Stability—an assessment of the ability of the instrument to produce similar results when used by different observers (inter-rater reliability) or by the same observer on different occasions (intrarater reliability). Test-retest reliability assesses whether the instrument produces the same result if used on the same sample on two separate occasions.
Where measurements are undertaken in complex interactions by multiple raters, the production of reliability coefficients by using generalisability theory is advocated.

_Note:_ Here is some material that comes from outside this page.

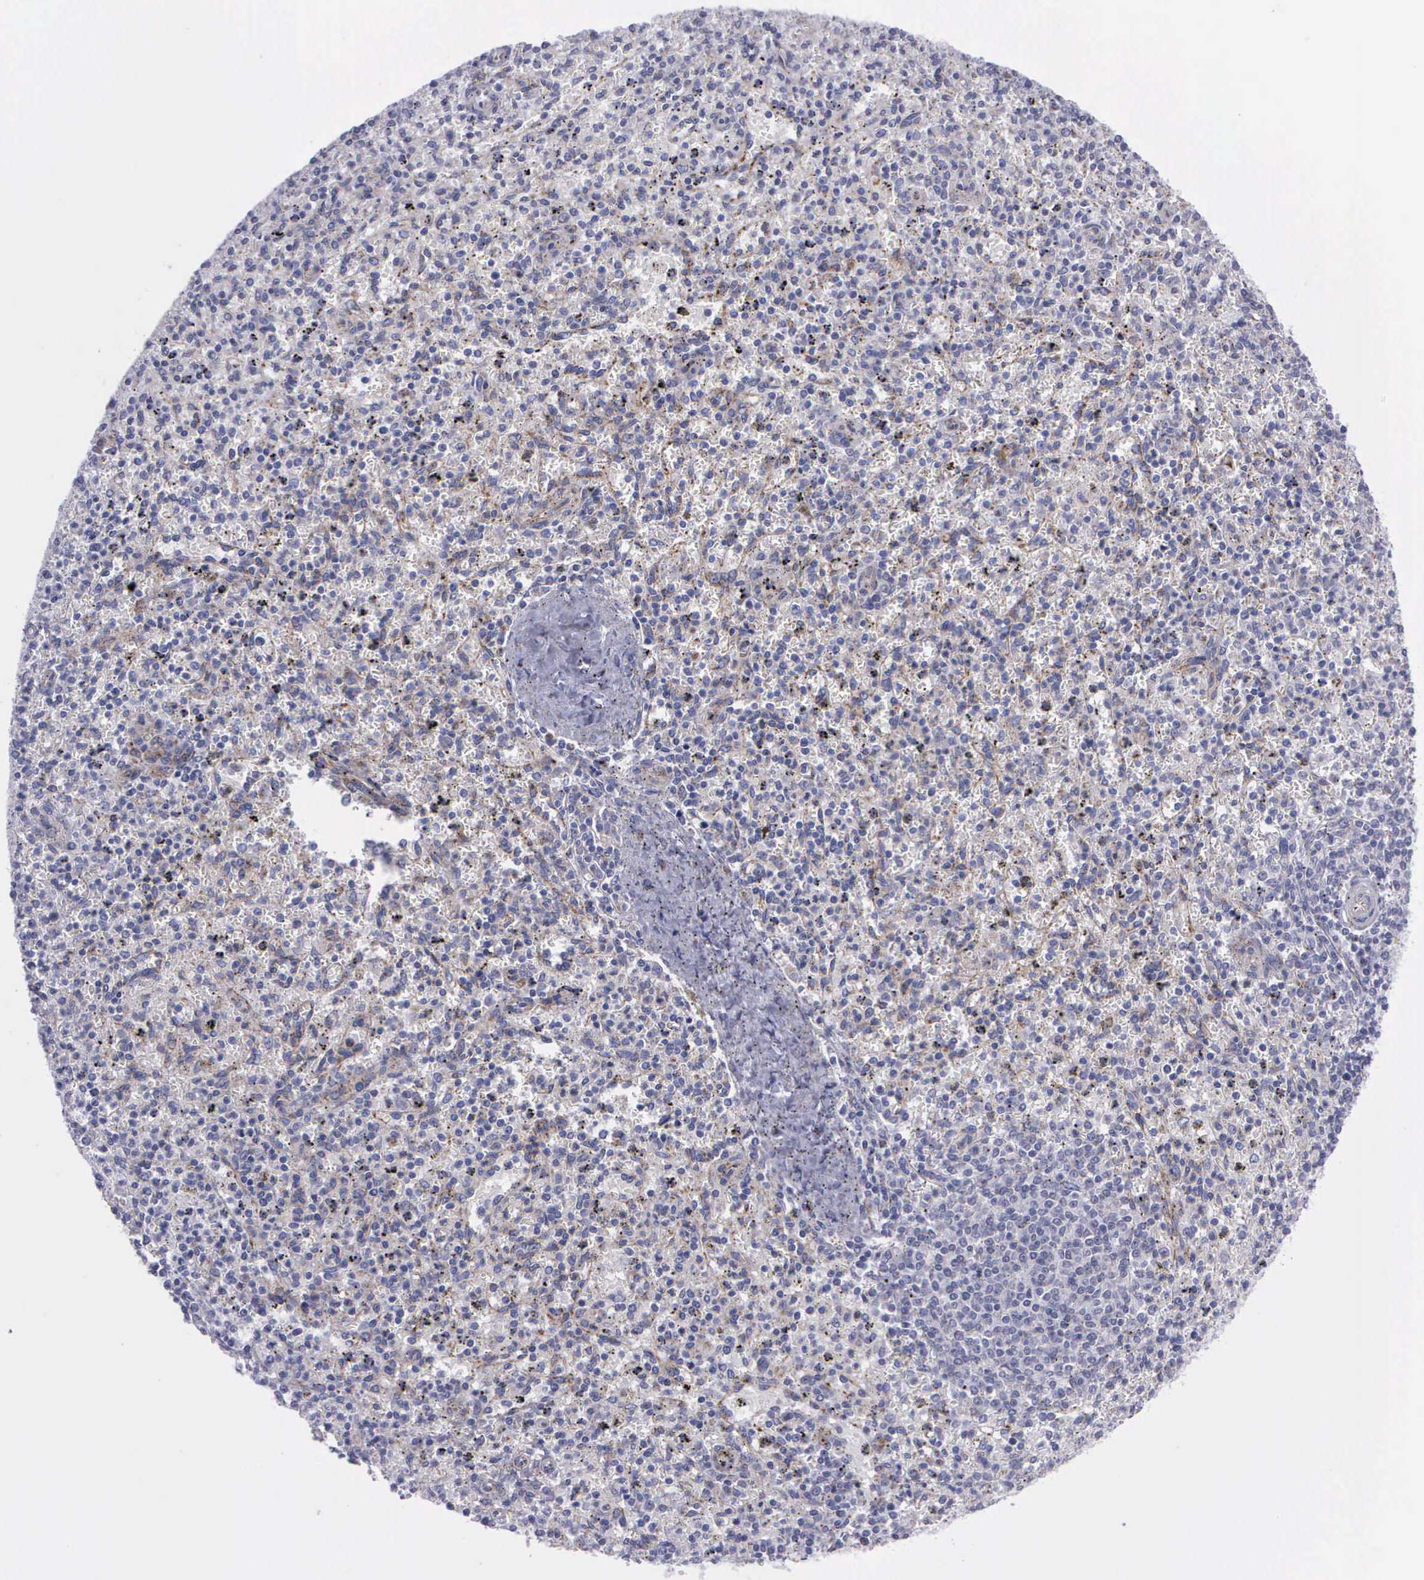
{"staining": {"intensity": "negative", "quantity": "none", "location": "none"}, "tissue": "spleen", "cell_type": "Cells in red pulp", "image_type": "normal", "snomed": [{"axis": "morphology", "description": "Normal tissue, NOS"}, {"axis": "topography", "description": "Spleen"}], "caption": "There is no significant expression in cells in red pulp of spleen. (DAB immunohistochemistry (IHC) visualized using brightfield microscopy, high magnification).", "gene": "SYNJ2BP", "patient": {"sex": "male", "age": 72}}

What is already known on this topic
The range of professional competences and qualities now recognised as necessary in a good physician is not adequately assessed by conventional examinations and assessments
Suitable methods are needed to assess the broader range of competences, including “humanistic” qualities and professionalism
Peers are one potential source of assessment of these aspects of physicians' practice
What this study adds
Very few instruments designed for peer assessment of physicians exist, and their development so far has focused on reliability and feasibility
The available instruments lack theoretical frameworks, and their validity remains questionable
Clarity of purpose is a key determinant of the subsequent “success” of peer appraisal but may be lost by confounding summative and formative aims
Concern has been voiced about the validity of peer evaluation. If the validity of peer ratings remains unclear, then, as Saturno reminds us, reliability and feasibility are no substitute.3,8,15,16
A possible approach has been initiated in Finland, where qualitative methods have been used to begin to characterise some of the concepts and constructs relevant to peer appraisal that are needed before quantitative tools are developed.34
When peers have attempted to rate humanistic qualities, the validity has not been well supported by empirical findings. The poor agreement between observers of the same events is shown by several studies.5-8,35
An argument is emerging that the most valid source of ratings for humanistic dimensions are patients,5,6,10,30
because only they have experienced certain qualities, such as “a level of intimacy,” not available to other raters such as peers.30
Implications for policy
Quality “improvement” using formative developmental appraisal and quality “assurance” using methods to identify underperformance are separate aims. The importance of being clear about the purpose has been emphasised repeatedly.25,31
Combining these separate aims may compromise such clarity. This problem seems to have confounded the development of peer assessment methods. Peers may in effect be asked to make two judgments at once, one on “quality” and one on “adequacy for purpose.” Making a judgment on adequacy presupposes knowledge about acceptable ranges for the criteria, which must be defined.35
The validity of rating items in assessing aspects such as the compassion, integrity, respect, or responsibility of a peer remains highly suspect. To have any validity or reliability, such qualities would need to be expressed as observable behaviours. In the absence of clearly defined constructs derived from a bottom-up empirical approach, and lacking a coherent theoretical framework, what is being measured here, if anything, is unclear.
Implications for research
Interest exists in using peers to assess the humanistic qualities of physicians, but the theoretical underpinning is lacking. Clarity of purpose is vital, and more attention needs to be given to the underlying constructs of interest. That judgments can be made only by those people who experience the qualities in question must be recognised. In the meantime, peer assessment methods should be used with caution.